Oireachtas Joint and Select Committees

Wednesday, 9 April 2014

Joint Oireachtas Committee on Education and Social Protection

Leadership in Schools: Discussion

1:35 pm

Photo of Jim DalyJim Daly (Cork South West, Fine Gael) | Oireachtas source

It is timely that we focus on the issue of leadership in schools given their importance to society. Like the previous speaker, I have interest in this subject as a former school principal. When I was first appointed 13 years ago, a teacher advised me that the children would be fine but that I should watch the teachers. That advice stuck with me because it came home to roost. It can be an extraordinarily challenging time, as anyone working in the field would know. The children, by and large, are not the issue but managing staff is a challenge in any career area. Principals find it particularly difficult to manage a troublesome member of staff or an underperforming teacher and supports in that regard is non-existent.

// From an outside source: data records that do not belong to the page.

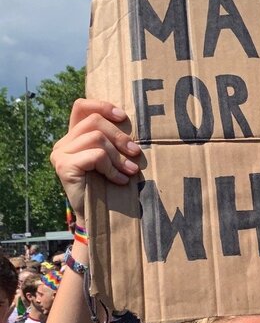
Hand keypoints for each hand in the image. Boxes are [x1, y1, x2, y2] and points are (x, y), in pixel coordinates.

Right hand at [50, 99, 141, 224]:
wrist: (97, 216)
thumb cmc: (109, 186)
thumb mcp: (112, 159)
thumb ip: (113, 141)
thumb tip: (131, 125)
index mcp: (74, 137)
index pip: (81, 106)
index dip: (102, 105)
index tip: (122, 117)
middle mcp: (63, 142)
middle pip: (94, 121)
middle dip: (120, 137)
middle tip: (136, 153)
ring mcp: (60, 154)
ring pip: (97, 139)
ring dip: (119, 156)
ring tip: (130, 171)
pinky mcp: (64, 166)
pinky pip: (96, 156)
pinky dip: (113, 168)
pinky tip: (120, 181)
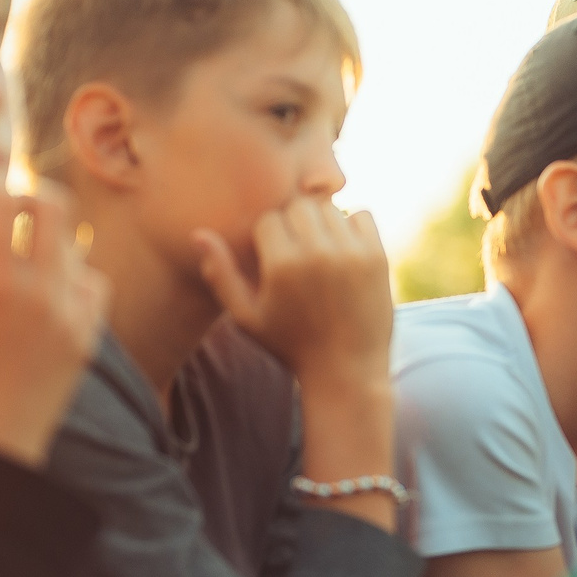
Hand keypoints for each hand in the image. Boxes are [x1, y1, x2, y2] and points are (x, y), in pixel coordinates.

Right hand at [0, 176, 108, 465]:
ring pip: (75, 243)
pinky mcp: (89, 337)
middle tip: (1, 204)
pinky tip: (44, 287)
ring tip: (15, 252)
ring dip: (47, 235)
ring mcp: (72, 314)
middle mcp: (41, 291)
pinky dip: (73, 273)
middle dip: (27, 193)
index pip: (2, 197)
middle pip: (54, 204)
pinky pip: (95, 281)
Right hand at [193, 199, 391, 391]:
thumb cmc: (290, 344)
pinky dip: (352, 225)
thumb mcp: (246, 316)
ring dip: (322, 223)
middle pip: (298, 206)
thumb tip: (197, 234)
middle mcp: (318, 253)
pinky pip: (362, 215)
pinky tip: (343, 251)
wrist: (346, 370)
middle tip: (296, 253)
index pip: (268, 219)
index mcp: (282, 265)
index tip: (273, 261)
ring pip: (330, 208)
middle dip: (293, 224)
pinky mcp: (378, 256)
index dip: (267, 238)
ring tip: (319, 254)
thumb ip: (220, 274)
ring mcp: (351, 253)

On becoming principal, I took the IPPN's Misneach course and I have said repeatedly since then that it was one of the most impressive course I ever took. I took the course in Ennis and it was extremely informative and valuable. I continue to use what I learned from it. I agree with the point raised by Mr. Cottrell regarding the inability to stand down as principal. If there was one progressive issue this committee could address, that would be it. When people become tired or burned out they should be able to stand down without going to the bottom or, in all likelihood, ending up on the panel for deployment to different schools.

I cannot believe that Circular No. 16-73 remains the blueprint for the duties of principals and that it has not been updated. Given that the circular only uses the masculine pronouns, there clearly were no female principals in 1973. I note with interest that principals are given 29 tasks, the 28th of which is "he should bring to the notice of his pupils the advantages both national and personal of the habit of saving". I was not aware of that responsibility when I was principal but it might have done no harm had I put more emphasis on it. I give credit to the authors of the circular because it was fairly forward looking for 1973 when, I hasten to add, I was one year old.

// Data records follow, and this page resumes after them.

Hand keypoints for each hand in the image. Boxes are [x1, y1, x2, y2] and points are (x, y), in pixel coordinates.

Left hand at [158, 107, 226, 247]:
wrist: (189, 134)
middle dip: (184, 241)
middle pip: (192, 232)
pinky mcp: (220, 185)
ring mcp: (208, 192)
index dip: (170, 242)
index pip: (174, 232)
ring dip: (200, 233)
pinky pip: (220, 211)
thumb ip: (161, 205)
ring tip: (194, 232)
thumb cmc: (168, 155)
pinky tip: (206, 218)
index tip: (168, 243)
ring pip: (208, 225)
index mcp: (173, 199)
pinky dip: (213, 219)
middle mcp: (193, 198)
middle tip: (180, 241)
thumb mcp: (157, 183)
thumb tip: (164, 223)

The role of boards of management is an issue of particular interest for me. Boards of management can be very good but they can also be very weak. principals heavily rely on them but I am not sure sufficient effort is made to ensure there is genuine support for managers in dealing with staff. In other words, business people and others with experience in this area should be represented on boards. That expertise exists in communities but I am not sure the selection criteria for boards is sufficient to recruit it. There is often over reliance on boards that are not up to scratch in terms of the job they are given. In an era when we are examining the role of boards and the separate issue of transparency, which I intend to raise in a different context, one of the last bastions left untouched are the boards of management in schools. Everyone kowtows to the fact that they are voluntary but I do not accept that they are beyond scrutiny. What do the witnesses think about the roles and qualities of boards of management?

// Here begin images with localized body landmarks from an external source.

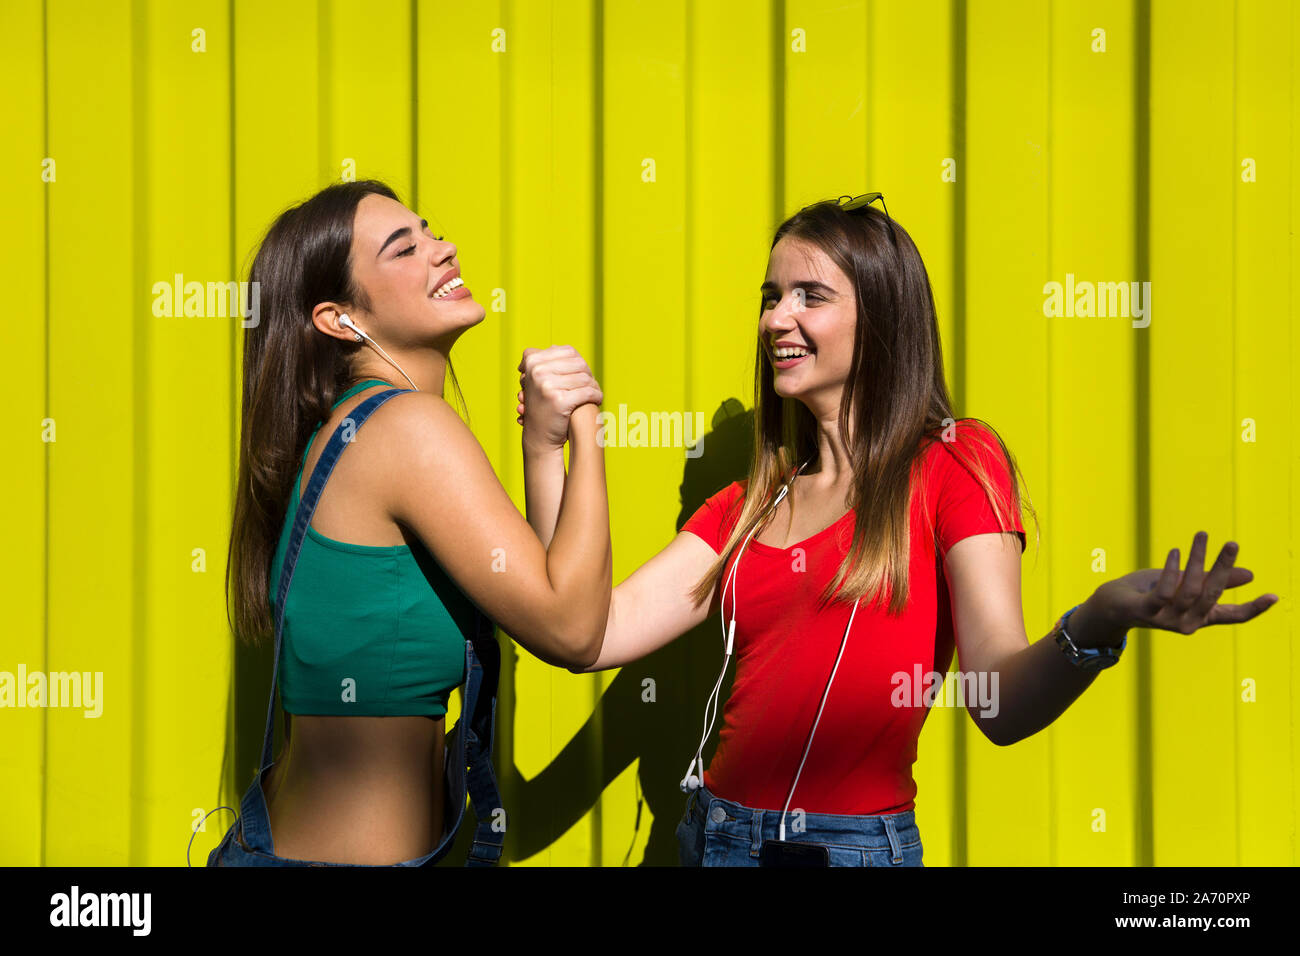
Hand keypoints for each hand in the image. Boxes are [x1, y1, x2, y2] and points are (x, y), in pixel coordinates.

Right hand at [516, 345, 602, 451]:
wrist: (539, 435)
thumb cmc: (543, 404)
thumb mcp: (538, 379)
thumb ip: (549, 361)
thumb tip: (562, 347)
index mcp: (532, 360)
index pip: (568, 351)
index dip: (579, 362)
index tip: (580, 374)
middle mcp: (537, 371)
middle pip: (578, 363)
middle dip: (588, 374)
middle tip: (591, 385)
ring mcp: (547, 385)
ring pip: (585, 378)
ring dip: (594, 386)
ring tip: (595, 393)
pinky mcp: (559, 400)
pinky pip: (588, 392)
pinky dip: (596, 396)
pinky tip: (598, 400)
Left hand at [1089, 531, 1278, 634]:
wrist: (1110, 607)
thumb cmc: (1149, 593)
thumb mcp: (1184, 583)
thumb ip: (1214, 581)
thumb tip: (1250, 575)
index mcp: (1200, 616)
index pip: (1233, 616)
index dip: (1253, 608)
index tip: (1274, 596)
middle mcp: (1186, 622)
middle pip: (1211, 596)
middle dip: (1222, 569)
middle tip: (1232, 544)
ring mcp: (1165, 619)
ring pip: (1188, 591)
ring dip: (1196, 560)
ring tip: (1201, 536)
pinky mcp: (1145, 611)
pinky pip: (1163, 592)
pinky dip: (1170, 571)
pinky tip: (1174, 552)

I think the INTO is running the management of most schools because if principals have difficulties they go to the INTO. I am not sure that is always in the best interest of the schools concerned, however, because the advice given is not always up to scratch. In my view there is over reliance on the INTO for management tasks the board of management should be supplying but there is a gap and the INTO is filling it.

As I am well known locally as a former principal, I find myself holding the hands of a considerable number of principals because, thankfully, there has been significant investment in building projects in my constituency.

The devolved building projects are a major headache for school principals. They are not architects or surveyors, they do not understand planning and do not know how to meet and greet a builder. The boards are not doing it and in many cases it falls back on the principal. The Department is conveniently using the devolved grant system, sending the cheque and leaving the schools to it. Heretofore there was more support from the Department. It is an added pressure on principals and should be highlighted because they are not qualified in that area.

Have the witnesses any views on shared leadership for small schools? It is a contentious and thorny issue. I have publicly advocated having a full-time principal for, say, four small schools. Although it has not always gone down well, I would be interested to hear the witnesses' views.